The problem was, none of their approaches were working very well. In 2007, only 70 percent of the third graders were proficient in reading. Not only that, each year about 33 out of 489 kids in the preK through second grade classes required outside support in reading — a program that was costly for the school and for the district.
The principal, Lucille DiTunno, decided the school needed to take another approach. First, she asked her teachers to establish a "literacy block" — 90 minutes a day dedicated to reading. Three years ago, DiTunno paid $28,000 to Literacy How, then a division of Haskins Laboratories in New Haven, to bring consultants to the school every week for a full year to teach teachers about the scientifically proven methods that help kids learn to read.

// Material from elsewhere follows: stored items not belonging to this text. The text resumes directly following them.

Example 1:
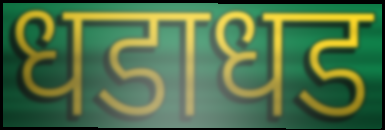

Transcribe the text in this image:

धडाधड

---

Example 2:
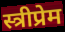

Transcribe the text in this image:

स्त्रीप्रेम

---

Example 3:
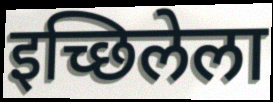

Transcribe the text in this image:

इच्छिलेला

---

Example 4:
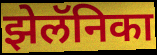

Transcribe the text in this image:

झेलॅनिका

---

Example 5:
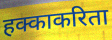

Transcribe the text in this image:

हक्काकरिता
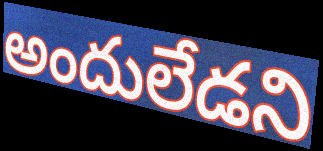
అందులేడని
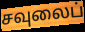
சவுலைப்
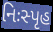
નિઃસ્પૃહ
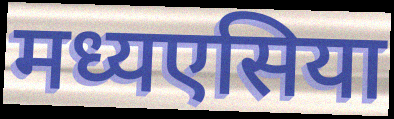
मध्यएसिया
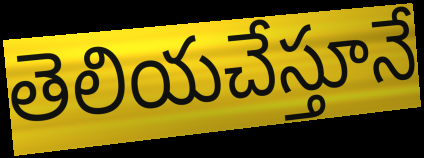
తెలియచేస్తూనే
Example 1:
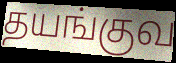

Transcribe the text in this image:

தயங்குவ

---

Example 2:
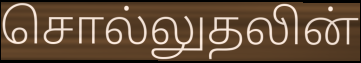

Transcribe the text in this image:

சொல்லுதலின்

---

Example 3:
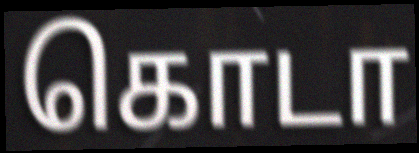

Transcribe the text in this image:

கொடா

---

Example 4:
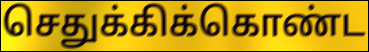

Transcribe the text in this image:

செதுக்கிக்கொண்ட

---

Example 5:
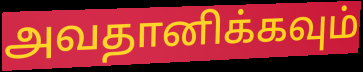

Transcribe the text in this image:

அவதானிக்கவும்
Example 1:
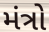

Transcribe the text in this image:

મંત્રો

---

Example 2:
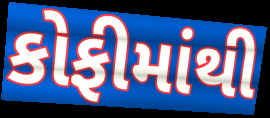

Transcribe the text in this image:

કોફીમાંથી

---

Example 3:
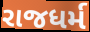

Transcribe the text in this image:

રાજધર્મ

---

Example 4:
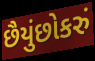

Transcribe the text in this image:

છૈયુંછોકરું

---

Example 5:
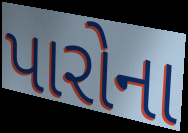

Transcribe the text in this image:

પારોના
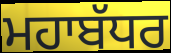
ਮਹਾਬੱਧਰ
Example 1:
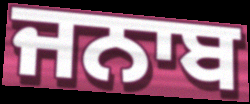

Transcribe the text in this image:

ਜਨਾਬ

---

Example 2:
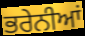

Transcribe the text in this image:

ਭਰੇਨੀਆਂ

The first meeting, says Literacy How consultant Wendy North, was a disaster. "We got off on the wrong foot," says North. The teachers felt like they were being blamed for the struggles of kids they hadn't taught in years. Instead of directing the anger at the inadequate instruction they had been given at teachers college, she says, they felt humiliated and angry that outside experts were being brought in to teach what they already knew — how to teach reading.
North persevered. These days, kindergartners in Matuskiewicz's class get a different kind of instruction than their older brothers and sisters did. During the first week of kindergarten, Matuskiewicz sits with each child and determines if he or she knows the letters and their corresponding letter sounds. The skill levels of the children are variable. So, class work in the autumn has to do with "sorting" — identifying letters and connecting them to sounds.

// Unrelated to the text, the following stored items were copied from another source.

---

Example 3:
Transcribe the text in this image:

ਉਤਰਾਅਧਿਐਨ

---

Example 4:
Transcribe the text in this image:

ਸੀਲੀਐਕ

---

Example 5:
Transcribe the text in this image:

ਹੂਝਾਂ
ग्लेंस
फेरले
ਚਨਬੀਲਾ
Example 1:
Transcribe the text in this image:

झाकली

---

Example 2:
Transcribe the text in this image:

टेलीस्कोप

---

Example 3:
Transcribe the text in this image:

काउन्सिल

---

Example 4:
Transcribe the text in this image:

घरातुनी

Some of the kids with a keen sense of phonemic awareness are already moving on to what is called in teacher-speak "decodable text" — little books with single lines of text made up of words that can be sounded out with ease. After about thirty minutes, all the children stop their work and, using a broad hand motion for each sound, sing what is known as "the vowel song" with great gusto. When the chorus of cheerful voices begins to die away, North and Matuskiewicz look pleased. "The rap against phonics is that there is too much drilling," says North. "But look at this classroom. No one is suffering here."
First grade teacher Angela DiStefano, a 12-year teaching veteran, says the Literacy How approach to reading has changed her professional life forever. "Before that, I thought it was my job to teach kids to share my enthusiasm for reading." Now, she teaches them to read with explicit instruction on how to sound out words. Not long ago, she gave a seminar for first grade parents to teach them some rules about vowels (for example: vowels make their short sound in closed pattern words like tap and the long sound in open pattern words like hi, so, and my) so parents could reinforce the lessons at home.

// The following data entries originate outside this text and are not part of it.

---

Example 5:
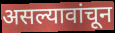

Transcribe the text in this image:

असल्यावांचून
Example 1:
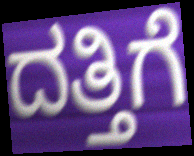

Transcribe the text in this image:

ದತ್ತಿಗೆ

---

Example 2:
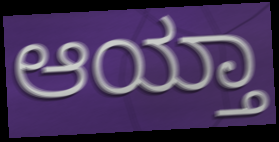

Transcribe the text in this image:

ಆಯ್ತಾ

The Literacy How approach has increased the scores on interim tests, and results from the first third graders who learned to read this way are expected to be high. Already, only three children per year are now being referred for the costly reading support, a massive savings for the district.
DiStefano says that the new program has made her relationship with parents more straightforward. "Before, we might say, 'That child isn't reading!' And we'd shrug. We didn't know what to do. Now we can sit with a parent and say, 'Your child is struggling to understand the rule that when a word ends with e, the middle vowel says its own name.' And we can describe our plan to reteach that and get parents to emphasize that at home and get that child back on the path to reading success."